Cette vision négative sur l’avenir des couleurs des arbres est partagée par Andrew Richardson, professeur Regents à la Northern Arizona University.
« Ce que nous allons généralement voir, c’est une tendance vers des arbres qui ne sont plus aussi sains et vigoureux qu’ils le sont actuellement, ce qui va probablement, à long terme, réduire l’intensité des couleurs d’automne », a-t-il déclaré à Cronkite News.

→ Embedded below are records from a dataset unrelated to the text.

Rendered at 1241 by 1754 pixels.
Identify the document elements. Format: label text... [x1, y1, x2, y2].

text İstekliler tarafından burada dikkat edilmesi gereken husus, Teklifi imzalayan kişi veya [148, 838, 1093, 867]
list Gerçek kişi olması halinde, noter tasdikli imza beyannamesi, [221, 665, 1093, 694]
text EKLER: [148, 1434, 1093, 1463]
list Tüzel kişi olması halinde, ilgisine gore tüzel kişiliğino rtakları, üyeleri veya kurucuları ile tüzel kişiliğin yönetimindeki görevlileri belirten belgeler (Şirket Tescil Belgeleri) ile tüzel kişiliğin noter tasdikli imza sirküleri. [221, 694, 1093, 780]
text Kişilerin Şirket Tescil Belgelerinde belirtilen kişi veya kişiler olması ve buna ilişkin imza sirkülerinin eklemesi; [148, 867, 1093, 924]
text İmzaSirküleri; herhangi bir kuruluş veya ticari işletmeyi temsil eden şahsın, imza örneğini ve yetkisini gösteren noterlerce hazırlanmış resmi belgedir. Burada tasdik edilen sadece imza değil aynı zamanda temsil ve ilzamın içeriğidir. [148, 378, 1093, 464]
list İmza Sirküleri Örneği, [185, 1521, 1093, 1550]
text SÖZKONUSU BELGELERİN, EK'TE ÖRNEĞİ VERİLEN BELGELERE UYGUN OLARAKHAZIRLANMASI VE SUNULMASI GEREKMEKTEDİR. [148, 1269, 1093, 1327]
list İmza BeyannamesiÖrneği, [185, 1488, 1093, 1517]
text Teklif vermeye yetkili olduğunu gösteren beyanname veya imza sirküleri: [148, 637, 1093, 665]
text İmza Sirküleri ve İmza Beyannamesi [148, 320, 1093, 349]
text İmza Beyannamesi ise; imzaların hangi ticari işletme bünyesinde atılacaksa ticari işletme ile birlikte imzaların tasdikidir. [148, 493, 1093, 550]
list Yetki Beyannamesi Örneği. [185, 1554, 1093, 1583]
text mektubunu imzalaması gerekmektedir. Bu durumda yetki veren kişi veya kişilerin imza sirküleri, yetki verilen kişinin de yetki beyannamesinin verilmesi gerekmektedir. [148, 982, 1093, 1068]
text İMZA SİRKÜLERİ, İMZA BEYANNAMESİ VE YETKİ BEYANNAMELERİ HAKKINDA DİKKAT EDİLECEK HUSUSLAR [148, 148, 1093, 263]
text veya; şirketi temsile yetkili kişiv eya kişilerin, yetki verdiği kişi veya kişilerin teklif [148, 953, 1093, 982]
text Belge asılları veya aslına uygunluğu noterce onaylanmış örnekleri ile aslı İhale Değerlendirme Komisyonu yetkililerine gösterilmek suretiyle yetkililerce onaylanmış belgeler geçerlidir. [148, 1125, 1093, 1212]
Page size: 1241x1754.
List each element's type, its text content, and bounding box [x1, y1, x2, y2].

La contrainte prolongée du soleil pourrait potentiellement diluer les couleurs vives et vibrantes, et ce qui était autrefois des rouges rayonnants pourrait ressembler à une argile plus fanée, ce qui n’est pas quelque chose que les offices de tourisme, les chaînes hôtelières ou les producteurs de télévision voudraient montrer dans leurs campagnes publicitaires d’automne.
Mais d’un autre côté, pourrait-on assister à une augmentation (à court terme, du moins) de l’observation des feuilles mortes et des revenus si les touristes savent que ces magnifiques spectacles d’automne ont un avenir incertain ? Une industrie qui gonfle déjà de dollars pourrait encore gonfler si les touristes décident de faire les foins pendant que le soleil brille (sans jeu de mots).
Et comme l’a dit Howard Neufeld, biologiste à l’Université d’État des Appalaches National Geographic« L’automne est l’endroit où le temps est le plus agréable. Il fait frais et frais. Les couleurs automnales sont un atout touristique majeur », a-t-il déclaré. « Si davantage de personnes sortent pour découvrir la nature et en apprécier la fragilité, elles seront peut-être plus enclines à faire quelque chose pour la protéger. »
Alors, vous pourrez toujours admirer les feuilles, mais n’oubliez pas de profiter au maximum de ces couleurs époustouflantes et de profiter de chaque seconde du mois d’octobre.